For now, take a look at the options above, find one you like, and have some fun with it!

Monday, 25 May 2015

Paleo Thought Leaders - Part 2

This is the second part of my list of thought leaders within the Paleosphere. The first part was published in my newsletter. You can see a copy of that newsletter here (to ensure you don't miss future newsletters, why not subscribe over on the right hand side?).
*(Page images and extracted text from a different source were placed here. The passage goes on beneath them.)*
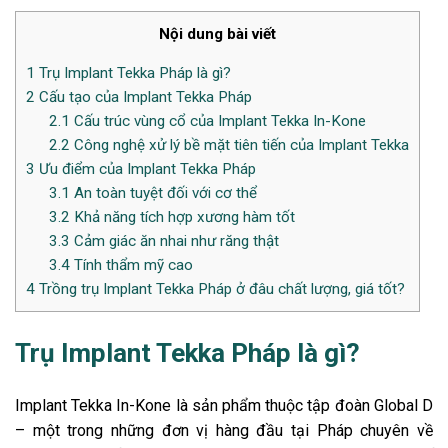
Nội dung bài viết
1
Trụ Implant Tekka Pháp là gì?
2
Cấu tạo của Implant Tekka Pháp
2.1
Cấu trúc vùng cổ của Implant Tekka In-Kone
2.2
Công nghệ xử lý bề mặt tiên tiến của Implant Tekka
3
Ưu điểm của Implant Tekka Pháp
3.1
An toàn tuyệt đối với cơ thể
3.2
Khả năng tích hợp xương hàm tốt
3.3
Cảm giác ăn nhai như răng thật
3.4
Tính thẩm mỹ cao
4
Trồng trụ Implant Tekka Pháp ở đâu chất lượng, giá tốt?
Trụ Implant Tekka Pháp là gì?
Implant Tekka In-Kone là sản phẩm thuộc tập đoàn Global D
– một trong những đơn vị hàng đầu tại Pháp chuyên về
These thought leaders are not in any particular order. It is simply a list of a couple of dozen of what I believe to be the current thought leaders on the planet as far as Paleo living is concerned. I will have missed your favourites, and you won't agree with some on this list, but that's part of the fun!

So, on to part two...

  • Robb Wolf
    • Possibly the thought leader. Author of The Paleo Solution book and podcast and author of many facinating and insightful blog articles. Regular presenter at the Paleo conferences. His scientific background helps him cut through the inaccurate claims and present well thought out and robust opinion.
  • Angelo Coppela
    • Presenter of Latest in Paleo, one of the most popular podcasts available. Angelo regularly shares his own experiences and personal experiments, and provides week thought out rationales for what he's doing. Has recently been making reasoned arguments for inclusion of beans and legumes in a Paleo diet, as well as a more plant based Paleo approach .
  • Robert Lustig
    • Has come to prominence over his anti-sugar campaigning, including his You Tube video, Sugar: The Bitter Truth that went viral, and is rapidly approaching 6 million watches! Also on the Board of the Institute for Responsible Nutrition, and author of Fat Chance , a book looking at how companies and governments are failing to reduce sugar in processed food, and the related health issues. Also has many many published journal, magazine and newspaper articles.
  • Laura Schoenfeld
    • Registered nutritionist, and owner of Ancestralize Me blog, as well as a popular podcast. Laura is also a staff nutritionist over on Chris Kresser's site, which is testimony enough!
  • Tim Noakes
    • If ever someone demonstrated the power of science in its ability to rethink theories based on evidence, and to re-evaluate and change opinions, it's Tim. Author of the Lore of Running which had its 4th Edition published in 2002 (I read this version way back!), Tim has reversed his opinions on carb-loading and what defines good nutrition and is now very much in the low carb, high protein/fat camp. Tim has re-popularised the Banting diet, showing there really is nothing new under the Sun! His book is out later this year.
  • Michael Pollan
    • Not a total Paleo advocate, but a lot of his work is relevant, common sense and aligned to Paleo thinking. He speaks out against inedible foodlike substances, and his mantra is "Eat food, not too much. Mostly plants". Here's one version of his supposed anti-Paleo stance. Actually, I think there's lots we have in common.
  • Sarah Ballantyne
    • Owner of the popular Paleo Mom website, Sarah has many fingers in many pies! Consulting, podcasting, presenter at Paleo conferences, blogger! Sarah is also author of the popular Paleo Approach book, as well as having a great collection of recipes available on her website.
  • Richard Nikoley
    • Over at Free the Animal, Richard has one of the best straight talking paleo-type sites on the web. You know where you are with Richard - there is no sitting on the fence. Topics include several articles questioning the current direction of paleo, and challenging the status quo (should legumes ever be a total no-no?)
  • Stephen Guyenet
    • Stephan is an obesity researcher who has written a great blog series on meat as well as lentils and beans. He was also recently the guest in a fascinating interview with Angelo Coppela here.
  • Loren Cordain
    • Although technically there were Paleo diet proponents before Cordain (I don't just mean the Paleolithic peoples themselves!), his book, the The Paleo Diet is considered by many to be the starting point for the whole movement.